笑いが一段落すると、田野は表情を引き締めた。


「さて……本題だ。」


翔馬と与志野も、自然と背筋を伸ばす。


「YOU died一派の祝福についてだ。」


2人は息を飲んだ。


「サメの「shark」は案外脆そうだし肉体系のお前らなら何とかなるだろ、問題は左・腕だな。あいつの祝福...詳細は分かんないけど近づくと左腕の自由を奪われる、結構厄介だ。」


与志野が身を乗り出す。


「一番やばいのはYOUdiedだろ。あいつ変な空間から色んな武器出してたぞ」


田野は重たい顔つきで言った。


「YOUdied達もあるが...問題は他の何野四天王に勘付かれて漁夫の利を狙われる可能性だ。

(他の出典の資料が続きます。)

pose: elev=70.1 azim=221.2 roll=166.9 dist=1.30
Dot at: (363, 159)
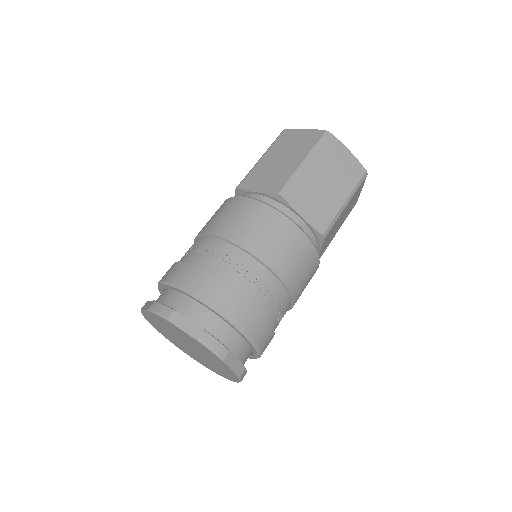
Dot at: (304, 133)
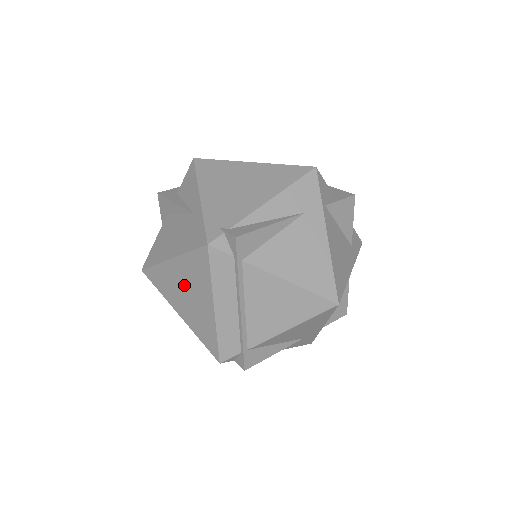
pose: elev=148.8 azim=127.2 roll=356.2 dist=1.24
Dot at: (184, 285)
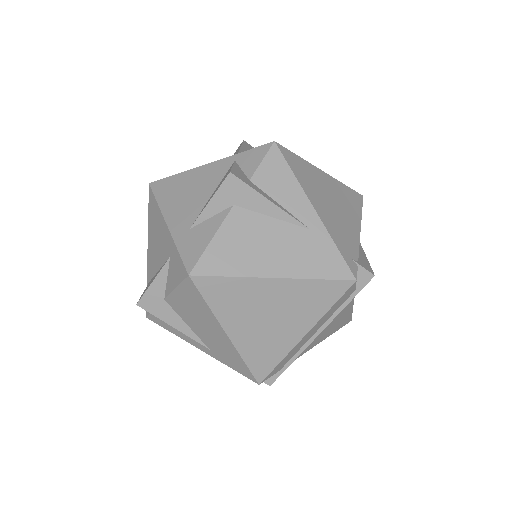
Dot at: (273, 308)
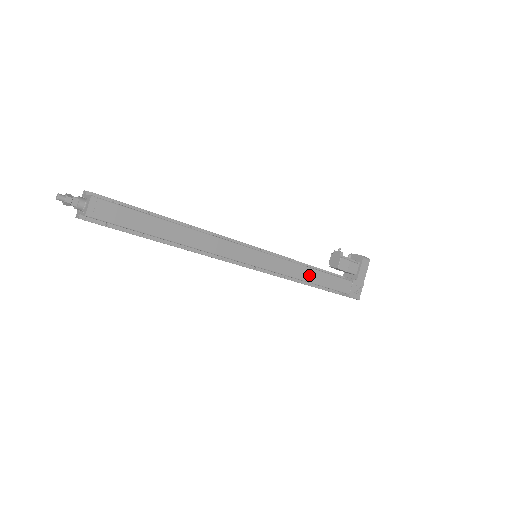
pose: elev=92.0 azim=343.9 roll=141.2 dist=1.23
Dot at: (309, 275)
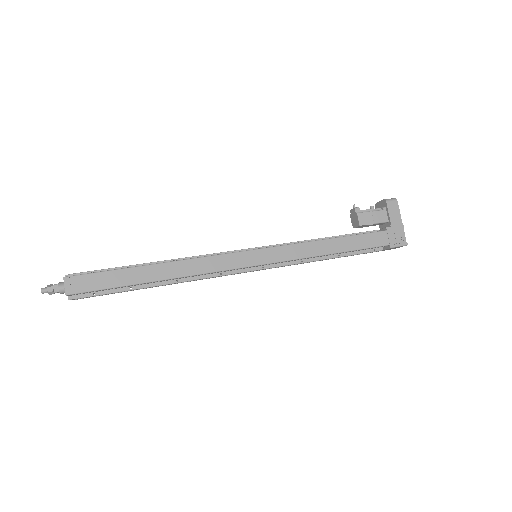
Dot at: (325, 247)
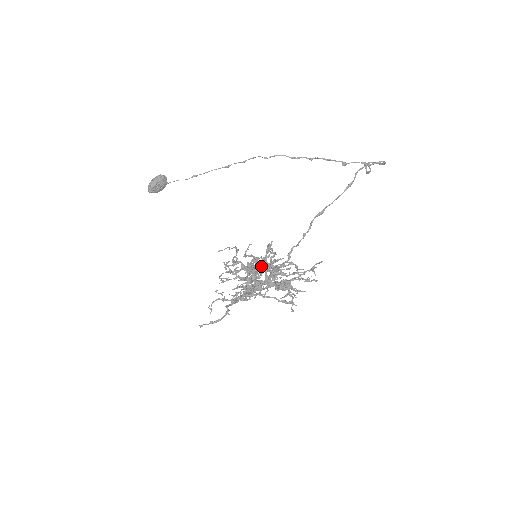
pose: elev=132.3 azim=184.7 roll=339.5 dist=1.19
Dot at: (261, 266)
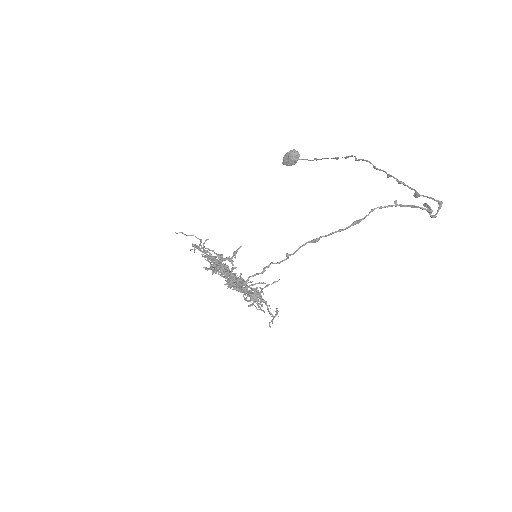
Dot at: occluded
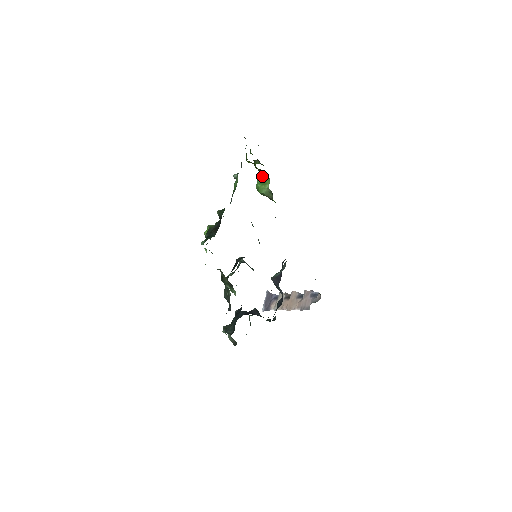
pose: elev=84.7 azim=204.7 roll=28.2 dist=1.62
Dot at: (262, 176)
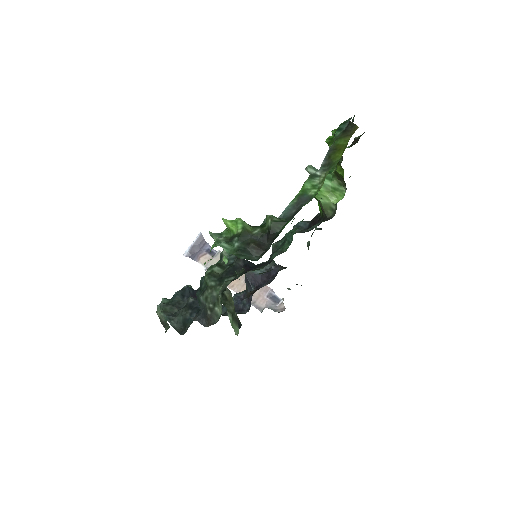
Dot at: (335, 182)
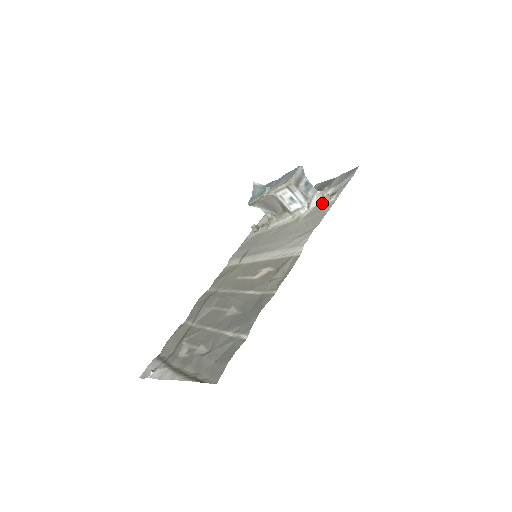
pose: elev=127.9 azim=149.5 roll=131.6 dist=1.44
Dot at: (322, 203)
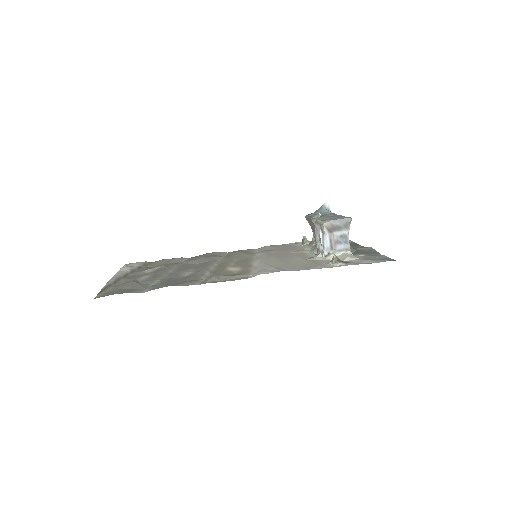
Dot at: occluded
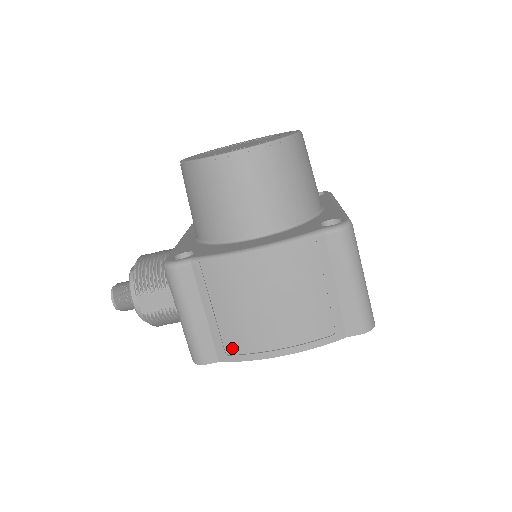
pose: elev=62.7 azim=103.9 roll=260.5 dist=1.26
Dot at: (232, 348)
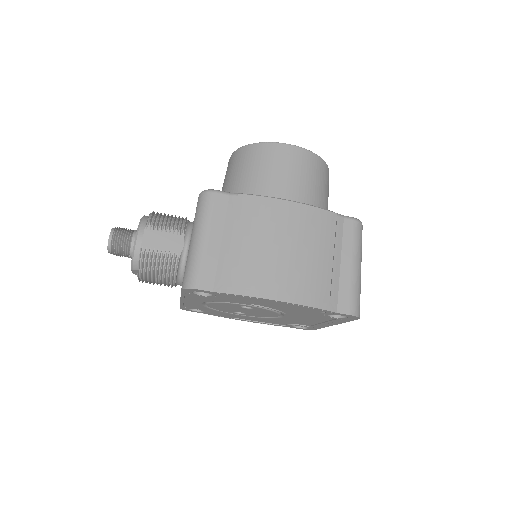
Dot at: (233, 280)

」


病室の空気が変わる。


与志野が低く問う。


「前言ってた3人か...確か抹殺斗に否定者F?ってのに無闘って奴ら。」


田野はうなずいた。


「YOUdied一派だけなら1ヶ月猶予があるなら勝ちの目はあるかもだけど...あいつらが出てきたらかなりやばい。」


翔馬は拳を固く握った。


「なら……あいつらに勘付かれないようにこっそり倒すしかねぇな。」


田野は小さく笑う。


「だな、ほぼ不可能だけど。」


「それでもやるしかねえ。」


翔馬の声は震えていなかった。


与志野も静かに立ち上がる。


「文化祭まであと28日。

 死ぬ気で鍛えるぞ。」


病室の窓から、夕暮れの光が差し込む。


その光の中で、三人の決意は静かに、しかし確実に燃え始めていた。